ファーガソン・ライフル
明和8年7月10日 江戸城 吹上馬場
第一回密貿易で渡りを付けたイギリス人将校ファーガソンが第二回密貿易船団にて来訪した。2万両もの大金で一本釣りした結果、彼はすこぶるやる気に満ちていて開発書類などをまるごと持ってきてくれたようだ。
彼の持ってきた書類を和訳すると同時に、彼にも日本語を覚えてもらうなどして来訪から2ヶ月が過ぎ、その間に試製ファーガソン・ライフルを10丁製造してもらった。

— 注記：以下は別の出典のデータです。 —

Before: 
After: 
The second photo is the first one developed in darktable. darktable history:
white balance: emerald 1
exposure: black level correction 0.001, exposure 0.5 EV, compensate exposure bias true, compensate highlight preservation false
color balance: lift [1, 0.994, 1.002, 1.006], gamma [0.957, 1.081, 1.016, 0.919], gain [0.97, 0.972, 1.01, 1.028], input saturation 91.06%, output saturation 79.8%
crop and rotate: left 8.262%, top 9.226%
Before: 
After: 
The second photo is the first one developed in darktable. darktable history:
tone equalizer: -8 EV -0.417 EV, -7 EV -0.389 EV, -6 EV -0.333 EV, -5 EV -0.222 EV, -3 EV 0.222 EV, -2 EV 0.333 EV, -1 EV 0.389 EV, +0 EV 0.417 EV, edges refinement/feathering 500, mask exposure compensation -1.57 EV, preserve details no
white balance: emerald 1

彼の開発した後装式銃はやはり構造的欠陥があり、尾栓などに不具合が発生することが判明した。これらの問題を解決すると同時にマガジン装弾と雷管の開発を命じてみた。
「画期的デース!」
「やってくれるか?」
「ワタシに任せるネー!」
と、似非外国人っぽい軽い会話の末、彼は工房に閉じこもった。
装弾用マガジンの開発は3日で終了したらしく、彼は踊りながら持ってきた。元々、マガジンの機構を簡単に説明していたから、専門家の彼にはあっという間に形にすることが出来たようだ。

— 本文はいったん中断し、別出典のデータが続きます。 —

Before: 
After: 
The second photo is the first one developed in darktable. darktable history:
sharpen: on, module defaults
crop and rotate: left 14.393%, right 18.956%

だが、やはり問題は後装式特有の強度であり、マガジン装弾による密閉性が難しいらしい。雷管は製造そのものは難しいけれど構造を理解した彼にとっては時間の問題だそうだ。結局、強度問題の解決さえ出来れば万事オッケーらしい。
こんな簡単に100年くらい技術革新出来るとかこの世界どうなってんだろうか……。
製造技術は兎も角、理屈の上では既に実用化の目処が立ってしまったことに軽く目眩がしたが、最早後戻り出来ないところに来ているのだと覚悟を決めるしか無かった。
とは言え、ボルトアクション式は兎も角、フリントロック後装式がある程度実用範囲に達していることもあり、幕府上層部が現物を見たいと申し出てきた。

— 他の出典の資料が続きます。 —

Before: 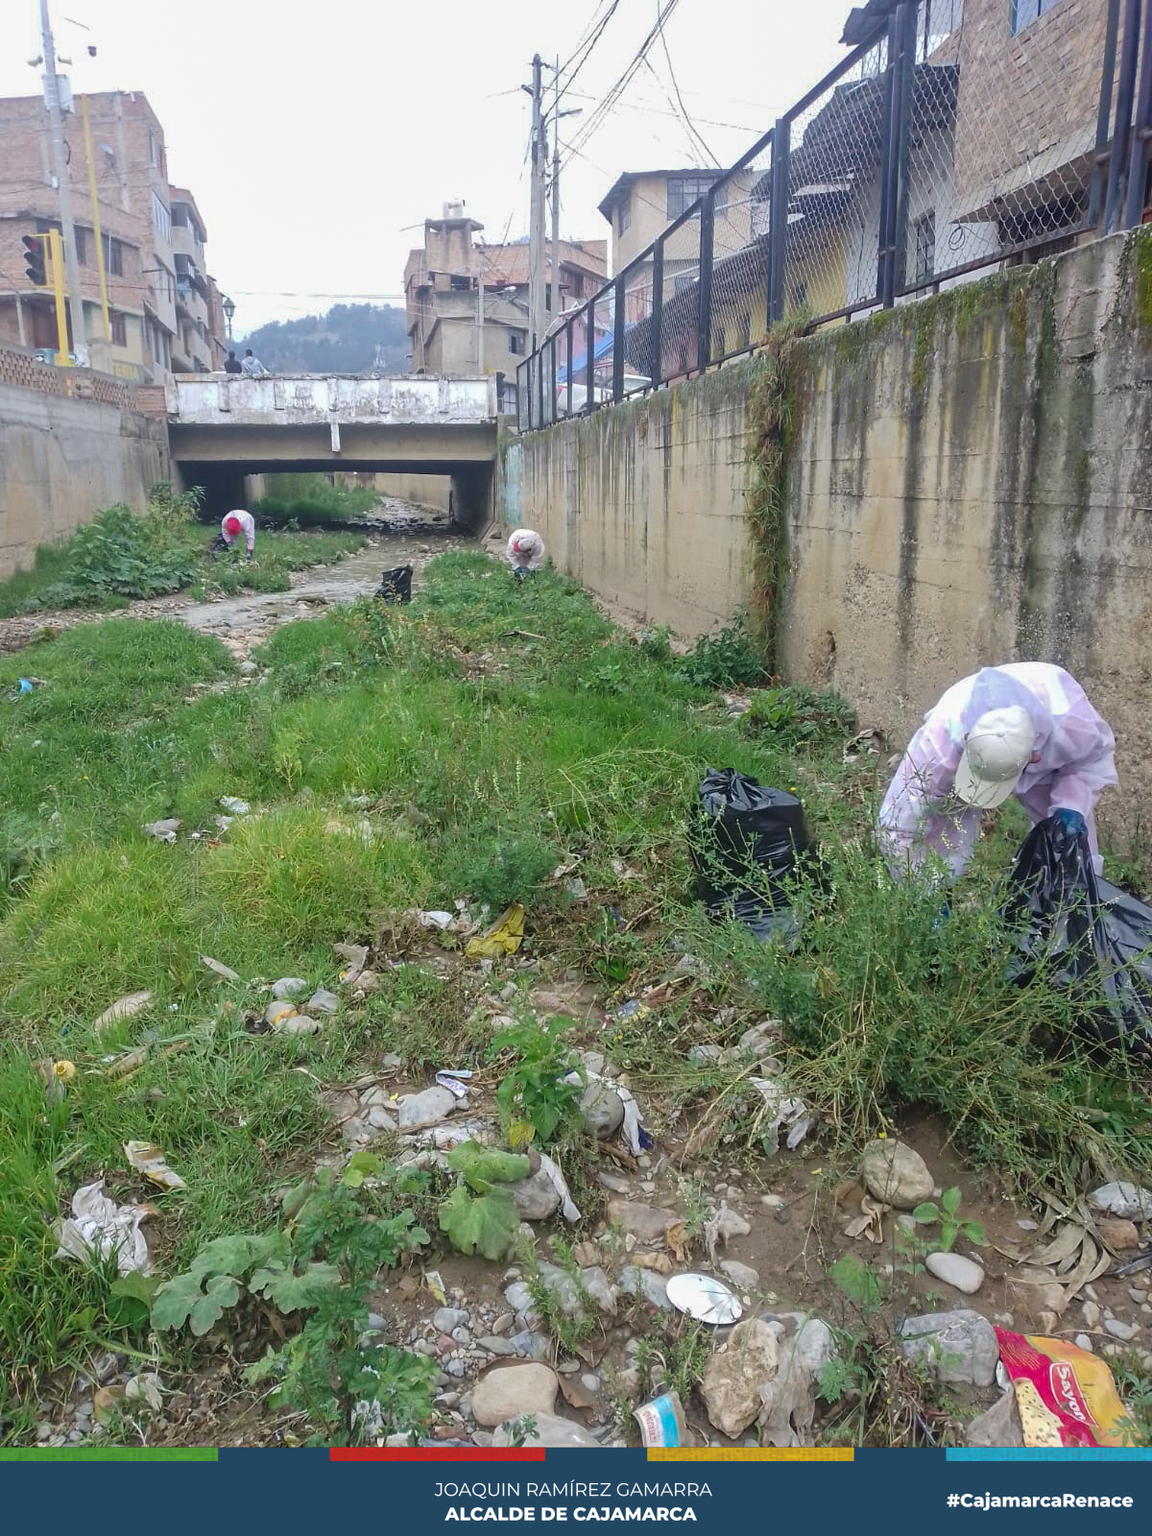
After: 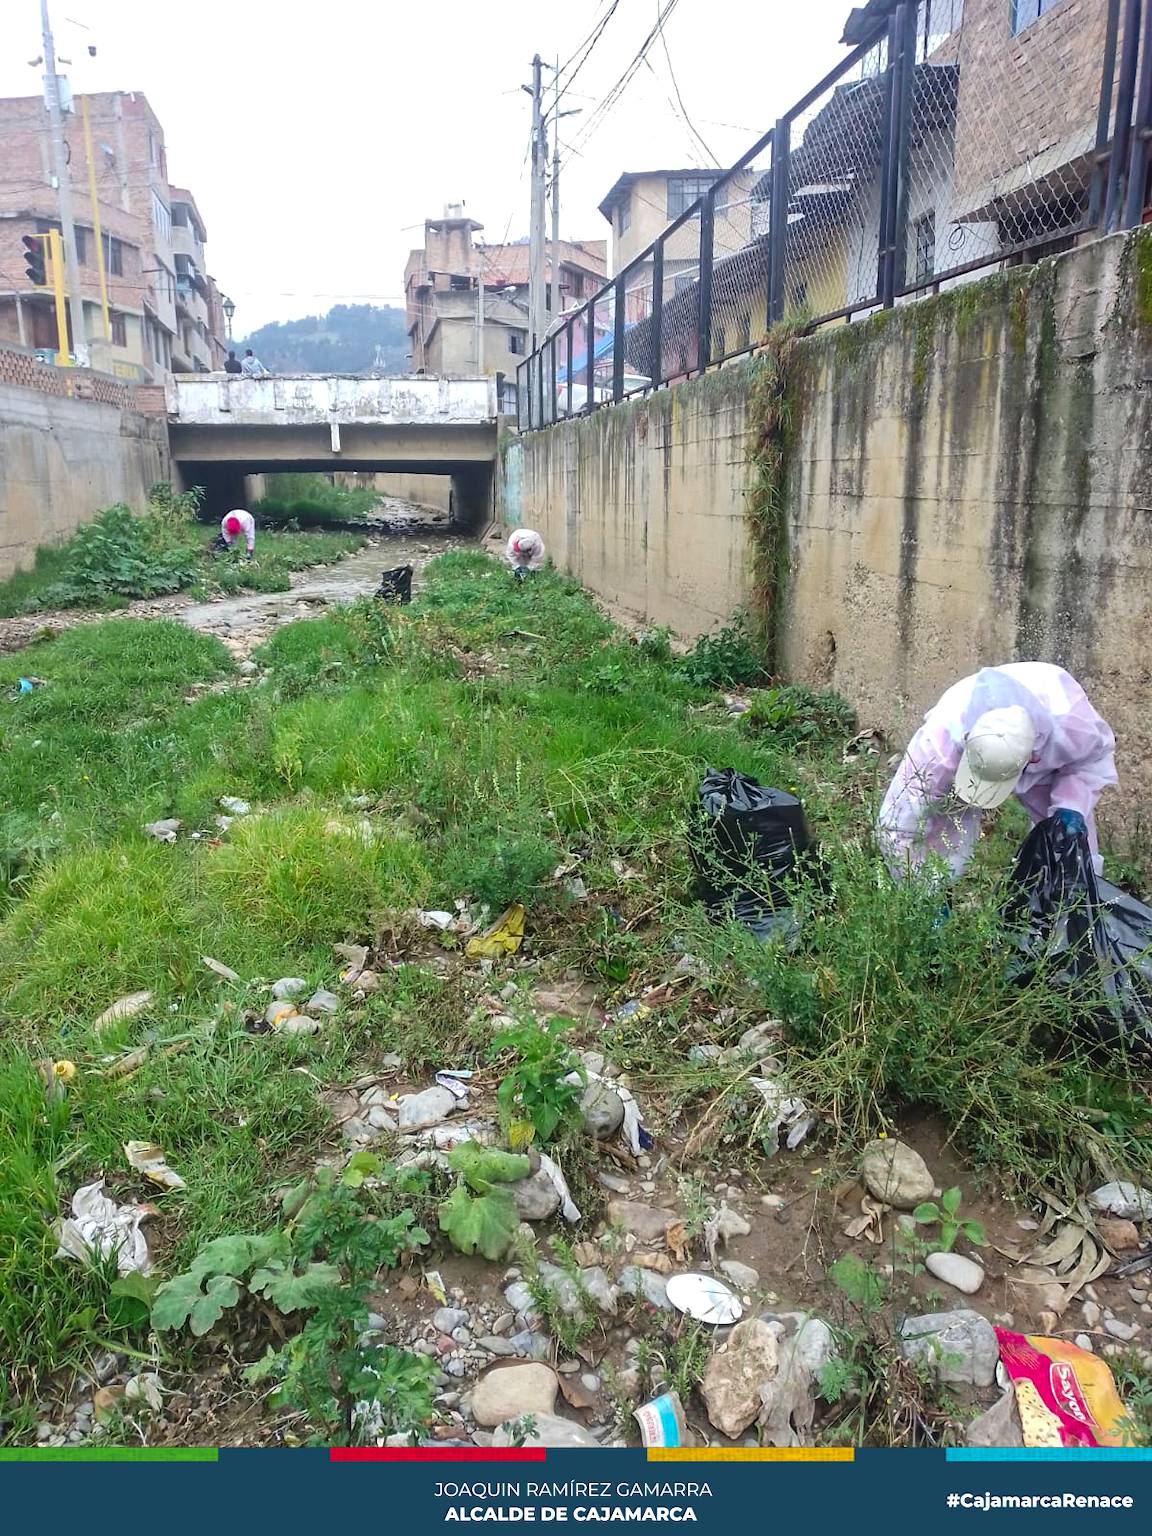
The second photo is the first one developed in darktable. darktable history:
tone equalizer: -8 EV -0.417 EV, -7 EV -0.389 EV, -6 EV -0.333 EV, -5 EV -0.222 EV, -3 EV 0.222 EV, -2 EV 0.333 EV, -1 EV 0.389 EV, +0 EV 0.417 EV, edges refinement/feathering 500, mask exposure compensation -1.57 EV, preserve details no
color calibration: output R [0.946, 0.065, -0.013, 0], output G [-0.246, 1.264, -0.017, 0], output B [0.046, -0.098, 1.05, 0], illuminant custom, x 0.344, y 0.359, temperature 5045.54 K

まだ実用化出来ているとは言い難いが、実証試験に用いることが出来るレベルなので試射と今後の銃の発展とその戦術を披露する程度ならば……と返答した。
結果、江戸城内吹上馬場にて試射が行われた。
想定通り、試製ファーガソン・ライフルは尾栓付近に亀裂が生じたり、燃焼ガスが漏れたりしたが、火縄銃と違い、発射速度などに雲泥の差があり、命中精度は兎も角、弾幕射撃による敵集団の迅速な制圧を可能としたそれに参加した老中らは仰天していた。
が、量産は兎も角、耐久性に難がある現状では、配備出来るものではなく、引き続き研究開発を継続ということで予算をふんだくることに成功した。